* CONSIGNA: Reproduce sin cambios el tramo del texto sobre Cátulo que empieza con las palabras "Toda su vida" y termina con "todos los mortales.".

* FRAGMENTO DE PÁGINA:
= = = =

Cátulo conoció, investigó y se metió a fondo en los ámbitos más diversos y enriquecedores. Estudió música. Fue subiendo, escaló por escalón en el Conservatorio Municipal hasta convertirse en su director. Con esas mismas manos con las que escribía las partituras más notables de la época de oro del tango-canción, Cátulo se fajaba entre las cuerdas de los rings del boxeo de la guapeza. Entre los conciertos, se calzaba los guantes y se subía al cuadrilátero. En ese escenario iluminado por los gritos de la popular, dio batallas homéricas hasta consagrarse, finalmente, como campeón argentino de peso pluma. Y además fue seleccionado para los juegos olímpicos de Amsterdam. Para esa época, ya era un peso pesado del boxeo, la poesía y la sociedad porteña. Era muy respetado en los círculos del poder, pero Cátulo huía de esas fiestas glamorosas de rubias con champagne y perfume francés.
El seguía optando por la vida austera y sencilla en lugar del glamour. Mantenía firme el mismo compromiso con los trabajadores y con sus colegas, los autores y compositores. En defensa de sus derechos, se convirtió en un honrado gremialista y llegó a ser secretario y presidente de Sadaic. Fue todo lo contrario del sindicalismo de hoy, con mafias, ideas flacas y bolsillos gordos. Tampoco encajaba en ese perfil de burócrata gris de escritorio. Disfrutaba la vida y la naturaleza. De hecho fue un tenaz defensor del medio ambiente, antes de que la ecología y la cultura verde, se pusieran de moda. Llegó a compartir la sencillez de su casa con 95 perros. Su amor por los animales, los impulsó a crear el MAPA (Movimiento Argentino de Protección de los Animales)
Cátulo hizo de todo. Y todo lo hizo bien. Cosechó premios y distinciones en cantidad. Pero cuando le preguntaban cuál era su oficio, decía que solo era “un ex vendedor de papas y carbón”.
Toda su vida fue pensamiento, acción para honrar la palabra. Tuvo una coherencia inquebrantable. Una tarde lluviosa, como el día que nació, un golpe seco al corazón lo tumbó y se quedó tirado en la lona de la vida por toda la cuenta. Perdió por nocaut, como todos los mortales.
No se llenaba la boca proclamando ideas y consejo de vida. Los ejercía todos los días. Era un ejemplo. Haz lo que yo digo pero también lo que yo hago.

= = = =

* MATERIAL EXTRAÍDO:
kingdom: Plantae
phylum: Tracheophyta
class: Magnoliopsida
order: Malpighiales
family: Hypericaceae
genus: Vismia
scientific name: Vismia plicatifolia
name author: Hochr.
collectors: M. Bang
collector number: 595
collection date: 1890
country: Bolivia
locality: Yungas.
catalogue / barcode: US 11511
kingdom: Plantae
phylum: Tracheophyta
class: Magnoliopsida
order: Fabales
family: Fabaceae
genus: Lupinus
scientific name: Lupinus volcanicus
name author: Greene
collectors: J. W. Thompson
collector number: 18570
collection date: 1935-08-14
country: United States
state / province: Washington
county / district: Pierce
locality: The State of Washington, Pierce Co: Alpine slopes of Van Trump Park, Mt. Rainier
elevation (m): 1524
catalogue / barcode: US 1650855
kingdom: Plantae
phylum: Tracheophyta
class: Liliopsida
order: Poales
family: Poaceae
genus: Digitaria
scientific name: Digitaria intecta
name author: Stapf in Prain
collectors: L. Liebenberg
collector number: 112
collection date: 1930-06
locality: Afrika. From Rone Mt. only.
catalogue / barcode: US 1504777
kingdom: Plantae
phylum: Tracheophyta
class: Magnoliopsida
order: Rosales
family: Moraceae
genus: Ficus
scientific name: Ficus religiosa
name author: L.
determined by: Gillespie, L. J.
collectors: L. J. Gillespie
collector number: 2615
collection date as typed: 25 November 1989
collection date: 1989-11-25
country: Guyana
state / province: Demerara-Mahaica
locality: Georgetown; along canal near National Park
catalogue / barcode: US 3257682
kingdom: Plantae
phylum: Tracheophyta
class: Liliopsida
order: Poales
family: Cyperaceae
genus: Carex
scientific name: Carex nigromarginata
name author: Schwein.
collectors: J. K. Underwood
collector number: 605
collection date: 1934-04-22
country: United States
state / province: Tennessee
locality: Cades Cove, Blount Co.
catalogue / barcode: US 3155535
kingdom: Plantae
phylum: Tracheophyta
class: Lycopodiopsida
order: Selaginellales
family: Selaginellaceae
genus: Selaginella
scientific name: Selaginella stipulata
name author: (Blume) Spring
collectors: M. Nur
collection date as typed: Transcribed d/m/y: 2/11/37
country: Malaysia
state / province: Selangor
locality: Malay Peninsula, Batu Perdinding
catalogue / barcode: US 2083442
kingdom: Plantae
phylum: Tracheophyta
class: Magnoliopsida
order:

= = = =

* RESPUESTA ESCRITA:
Toda su vida fue pensamiento, acción para honrar la palabra. Tuvo una coherencia inquebrantable. Una tarde lluviosa, como el día que nació, un golpe seco al corazón lo tumbó y se quedó tirado en la lona de la vida por toda la cuenta. Perdió por nocaut, como todos los mortales.